■ Exercise aim: In the text on fall TV predictions below, condense the paragraph that begins "It leverages" into a short bulleted list that keeps its main facts.

■ Extract provided:
Collider and 500 Consumers Bet That S.H.I.E.L.D is Gonna Rock

As the fall TV season gets underway, one of the big questions is what new show is actually worth watching.  Viewers aren’t willing to invest precious time into long shots. They’re looking for sure hit entertainment that maximizes their scant TV time.  Marketing research and strategy lab, Collider, picked four much-talked-about TV shows premiering this fall– Almost Human, The Crazy Ones, The Goldbergs, Marvel Agents of S.H.I.E.L.D., and surveyed 500 consumers using a radically novel research approach.

Using Collider’s Predictive Market Concept Evaluator® – a large proprietary online survey that leverages the “wisdom of crowds” (the notion that a diverse group of people are much more adept at consistently predicting others’ behavior versus their own) – we can predict that Marvel Agents of S.H.I.E.L.D. will be the hottest show of the bunch.

So, what makes the show so buzz-worthy?

It leverages, “Fantasy Fear,” a cultural trend that’s gained momentum in the last few years. “Fantasy Fear” is evident in TV shows, books, movies and videogames that are based in the fantasy genre, but express society’s underlying fears of the future (think True Blood, The Walking Dead, Harry Potter, Heroes, X-men, Grim, etc.). In each one of these stories, a central conflict is “normal” people dealing with the consequences of an advanced, bastardized or altered species of humans.

All these shows are essentially drawing much of their emotional power from real angst people feel about human genetic manipulation, GMO’s, mega-viruses like SARS and bio-terrorism.

At its root, Agent’s of S.H.I.E.L.D. is about our fear of possible consequences from genetic manipulation. The story begins when Agent Phil Coulson puts together a small team of S.H.I.E.L.D. agents to handle strange new cases. Each case will test the team in cooperation and ingenuity as they try to work together figuring out newly emerging superhuman individuals in the world. Together they investigate the new, the strange, and the unknown across the globe, protecting the ordinary from the extraordinary.

In the past, “Fantasy Fear” stories dealt with our old fear of machines taking over humanity, like the super-human computer WATSON in 2001: A Space Odyssey and artificial intelligence in Terminator. These films were extremely popular in the past because they each had a different ending to the seemingly impending human vs. machine crisis.  In general though, that crisis no longer holds our imagination—our fear of machines has waned.

Another new fall show, however, Almost Human, taps into this dated machine anxiety version of “Fantasy Fear,” which is about LAPD detectives who are paired up with life-like androids.  And our predictive market panelists did not predict this would be successful. This comes as no surprise based on the evolution of the “Fantasy Fear” trend.

Watch S.H.I.E.L.D for yourself, and check back here in a few days. We'll post ratings to see how accurate our 500 consumers were. Unless, that is, we've succumbed to some freaky zombie virus or realized our full superhuman potential and are off terrorizing humanity.

■ Dataset:
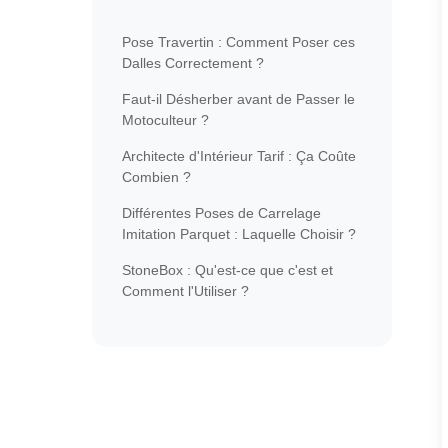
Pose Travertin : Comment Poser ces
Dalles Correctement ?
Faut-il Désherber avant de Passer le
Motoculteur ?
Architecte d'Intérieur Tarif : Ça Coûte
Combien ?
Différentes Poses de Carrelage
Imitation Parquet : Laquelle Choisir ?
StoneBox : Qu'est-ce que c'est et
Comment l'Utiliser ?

--

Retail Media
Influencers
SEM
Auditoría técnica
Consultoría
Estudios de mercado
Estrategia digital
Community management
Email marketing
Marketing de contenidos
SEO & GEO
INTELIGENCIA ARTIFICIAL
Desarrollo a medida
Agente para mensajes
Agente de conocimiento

--

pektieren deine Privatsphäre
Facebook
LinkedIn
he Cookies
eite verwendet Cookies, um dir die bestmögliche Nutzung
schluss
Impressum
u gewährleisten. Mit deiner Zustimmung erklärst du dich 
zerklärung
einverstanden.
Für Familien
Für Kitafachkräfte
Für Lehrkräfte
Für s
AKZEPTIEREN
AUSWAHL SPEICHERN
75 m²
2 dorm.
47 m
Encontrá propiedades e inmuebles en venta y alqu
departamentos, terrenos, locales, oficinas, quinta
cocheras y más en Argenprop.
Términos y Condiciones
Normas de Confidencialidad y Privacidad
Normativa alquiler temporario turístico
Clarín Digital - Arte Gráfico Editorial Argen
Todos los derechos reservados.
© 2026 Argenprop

■ Reply:
- The show draws on "Fantasy Fear," a cultural trend that has gained momentum in recent years.
- "Fantasy Fear" appears in fantasy-genre TV shows, books, movies and videogames that express society's underlying fears of the future, such as True Blood, The Walking Dead, Harry Potter and X-men.
- In each of these stories, a central conflict is "normal" people dealing with the consequences of an advanced, bastardized or altered species of humans.